Время от времени в Киллалу из Каслбара наезжали наши знакомцы, и среди них Оуэн Мак-Карти. Увы, он изменился к худшему, стал завзятым мятежником, даже с оружием в руках участвовал в битве. Однажды я встретил его у себя в доме, он пришел к О’Доннелу, своему близкому другу. Ему, похоже, дали какой-то чин, хотя в отличие от других офицеров их форму он не носил. На нем была шелковая рубашка и сюртук тонкого сукна, некогда принадлежавший какому-то более сухопарому господину. Офицерам выдавали также и пистолеты, и Мак-Карти носил красивую кобуру на широком кожаном ремне. Он заметил мой взгляд и потупился, устыдившись своего награбленного господского платья. Он всегда казался большим и неуклюжим, сейчас же — еще и чужим.

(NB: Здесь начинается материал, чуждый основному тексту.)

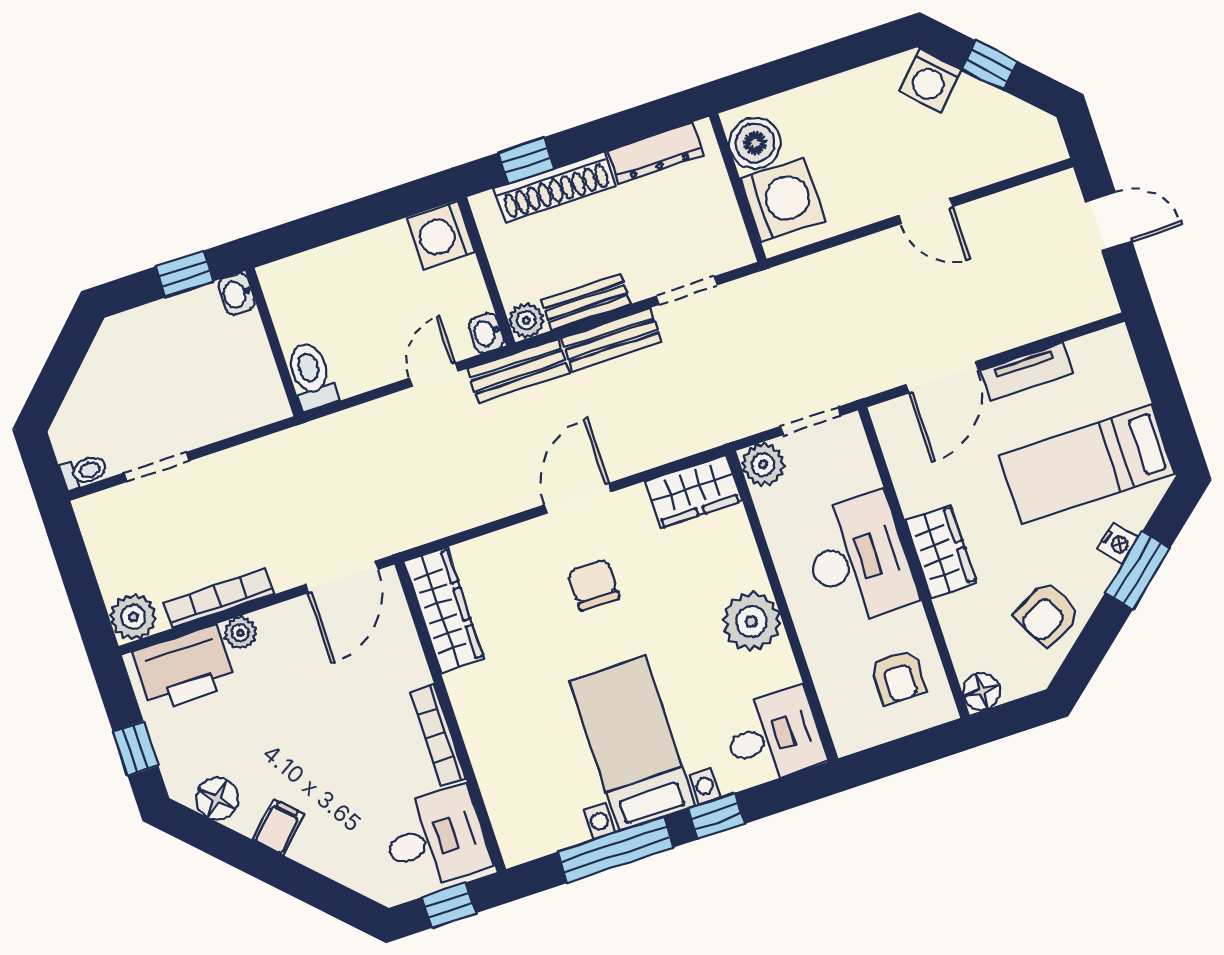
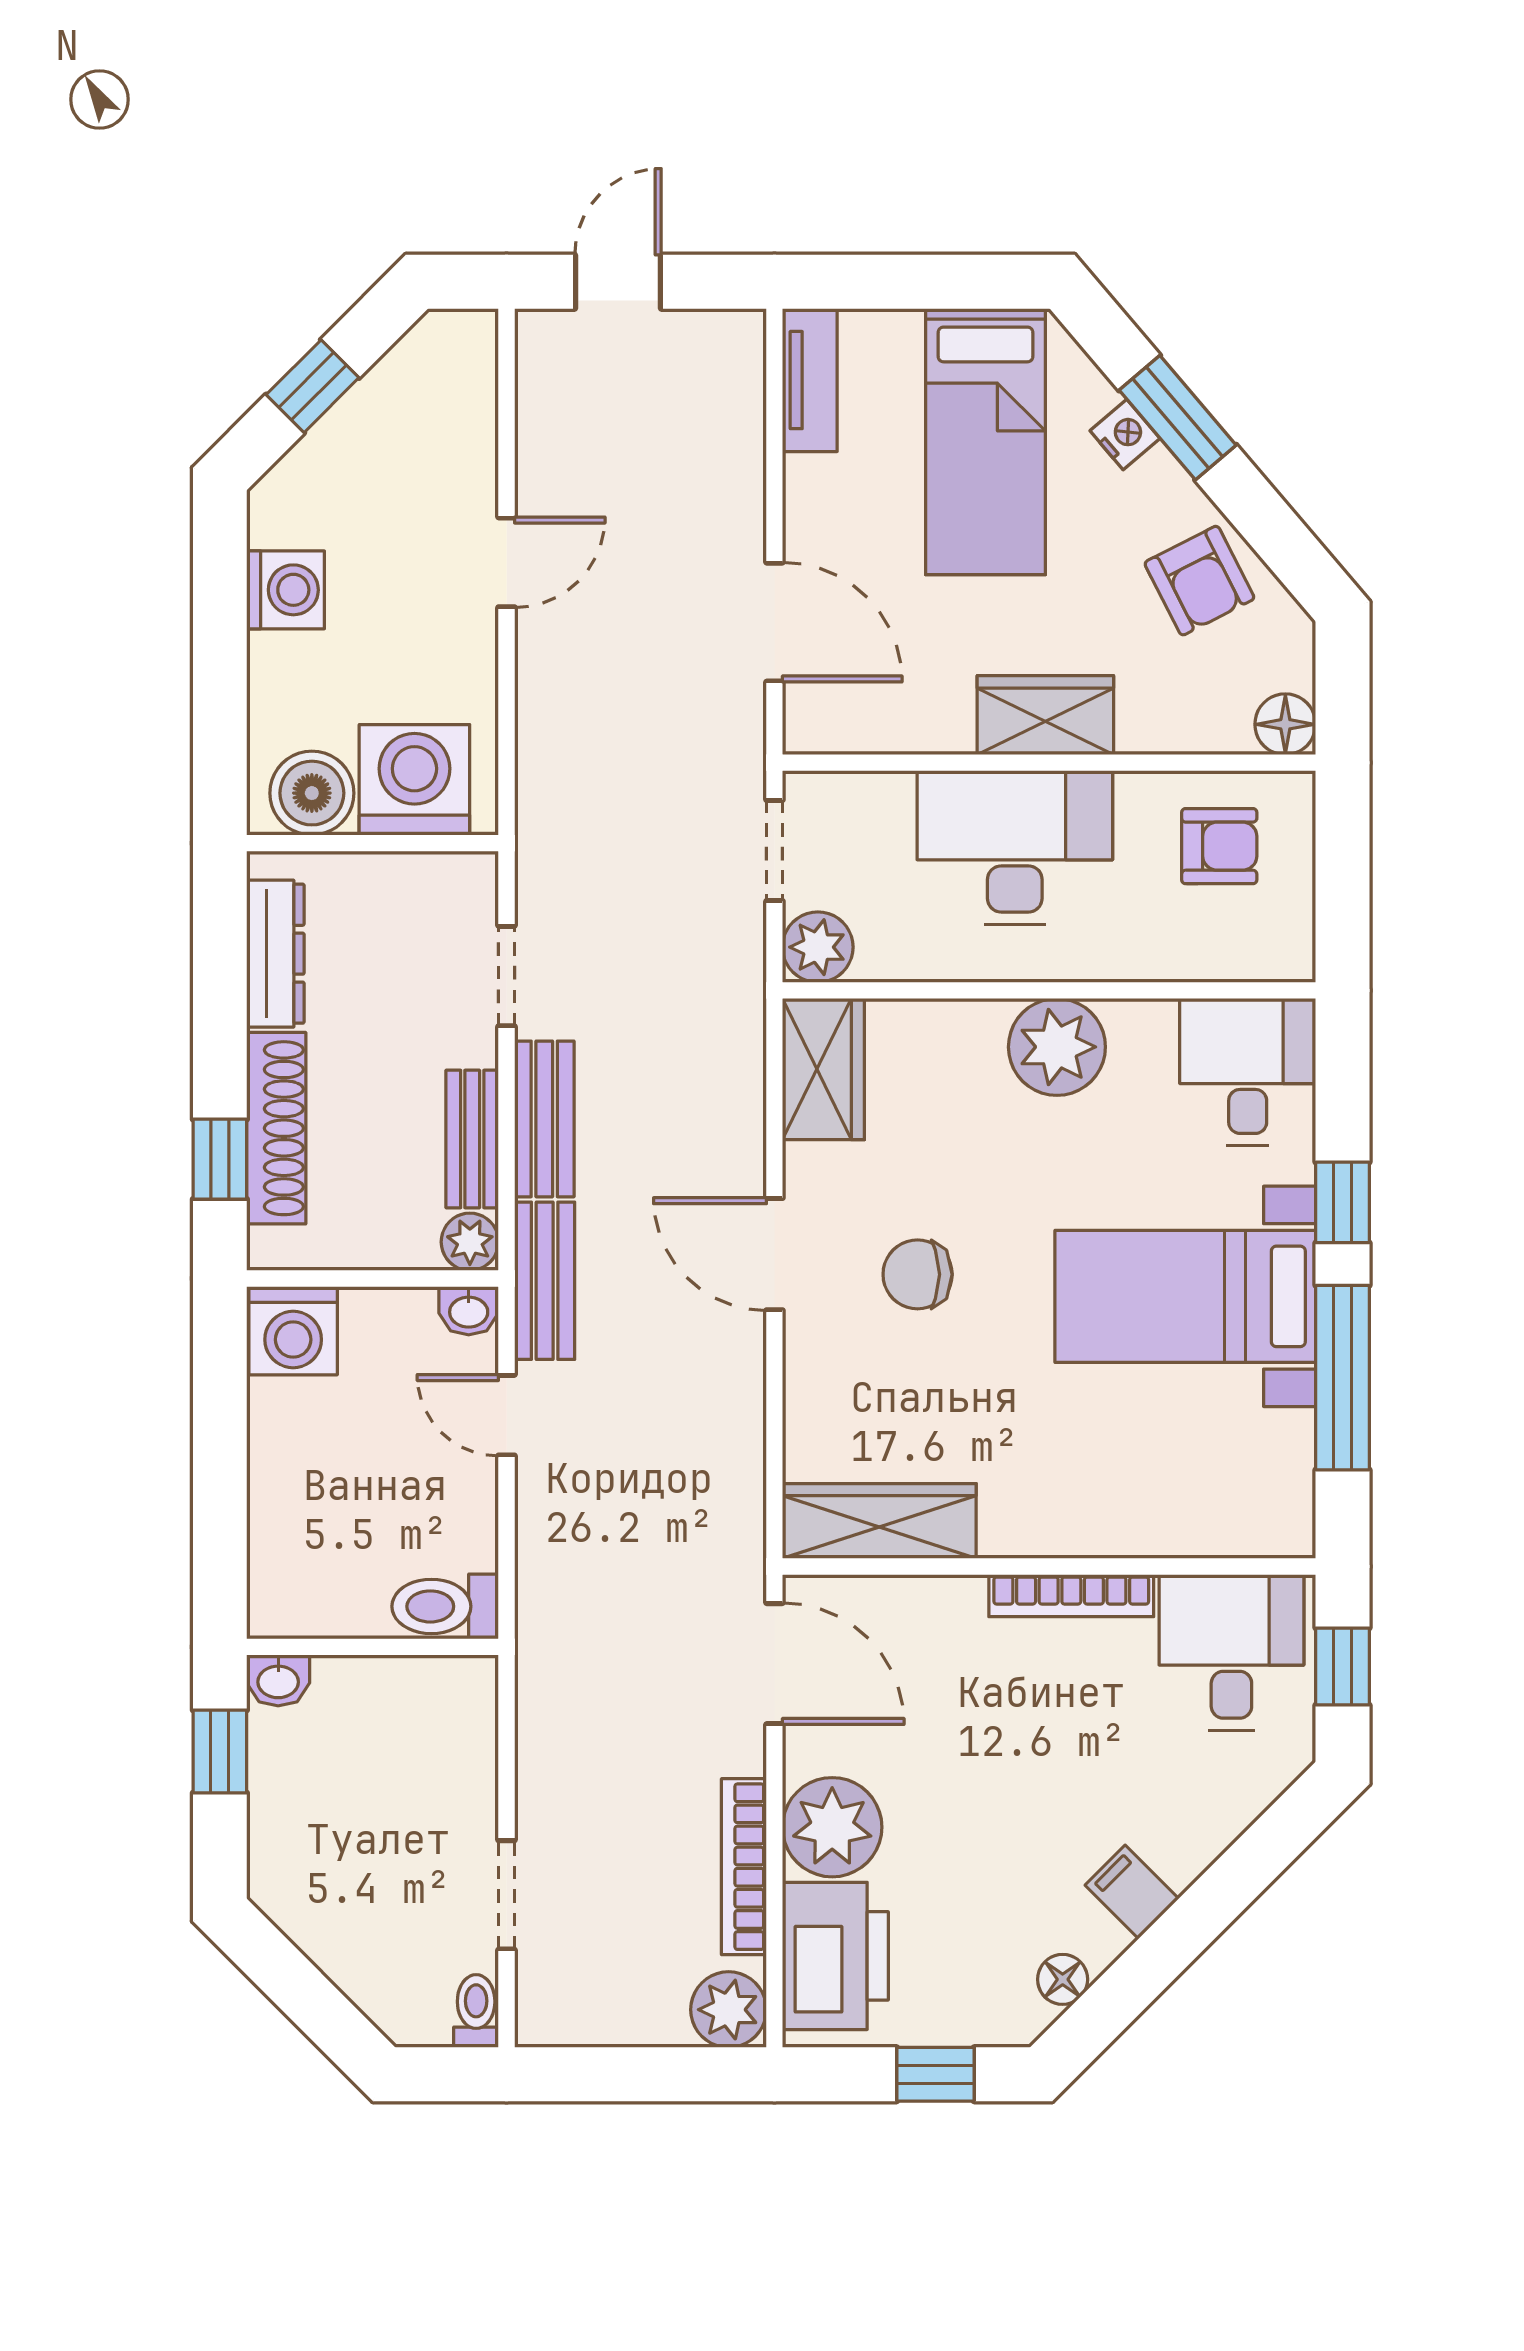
washing machine: (930, 80) -> (286, 590), moved, turned -45
tv unit: (1027, 372) -> (810, 380), moved
plant: (240, 633) -> (832, 1827), width x1.88, depth x1.88
floor lamp: (217, 799) -> (1063, 1979), width x0.73, depth x0.73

Из уважения к моему сану мне разрешали свободно ходить по городу, хотя я нечасто пользовался этим правом. Отчасти потому, что боялся оставить дражайшую Элайзу, отчасти из-за собственной робости. Грустно было идти по улицам Киллалы, ибо они, подобно Мак-Карти, изменились к худшему. Раньше местечко, пусть мрачное и унылое, с замшелыми от ветров с Атлантики стенами домов, было по крайней мере спокойным. Теперь же улицы запружены народом, в воздухе не смолкают грозные возгласы на непонятном языке, столь неподобающие для литературного или хотя бы пристойного изложения. Стоя в начале сбегающей к причалу улицы, я чувствовал себя одиноким и заброшенным, как Крузо из романа Дефо.

И все же все это время, позволю себе еще раз назойливо напомнить читателю, стояли прекрасные предосенние дни, зрелые хлеба уже клонили налившиеся колосья, дожидаясь жнеца.

11

КАСЛБАР, АВГУСТА 28-ГО

Писать и читать Эмбер научился поздно, и не очень-то преуспел. Это чрезвычайно мешало ему в службе, не потому, что он испытывал неловкость, а потому, что приходилось полагаться на адъютантов и секретарей. На следующий после Каслбарской битвы день он составил доклад для Директории, продиктовал его Бартолемью Тилингу и отослал с солдатом-ирландцем в Ньюпорт, где его дожидалось рыбацкое суденышко. Диктовал он медленно, чтобы Тилингу легче было понимать чужой язык, да и само письмо очень важное.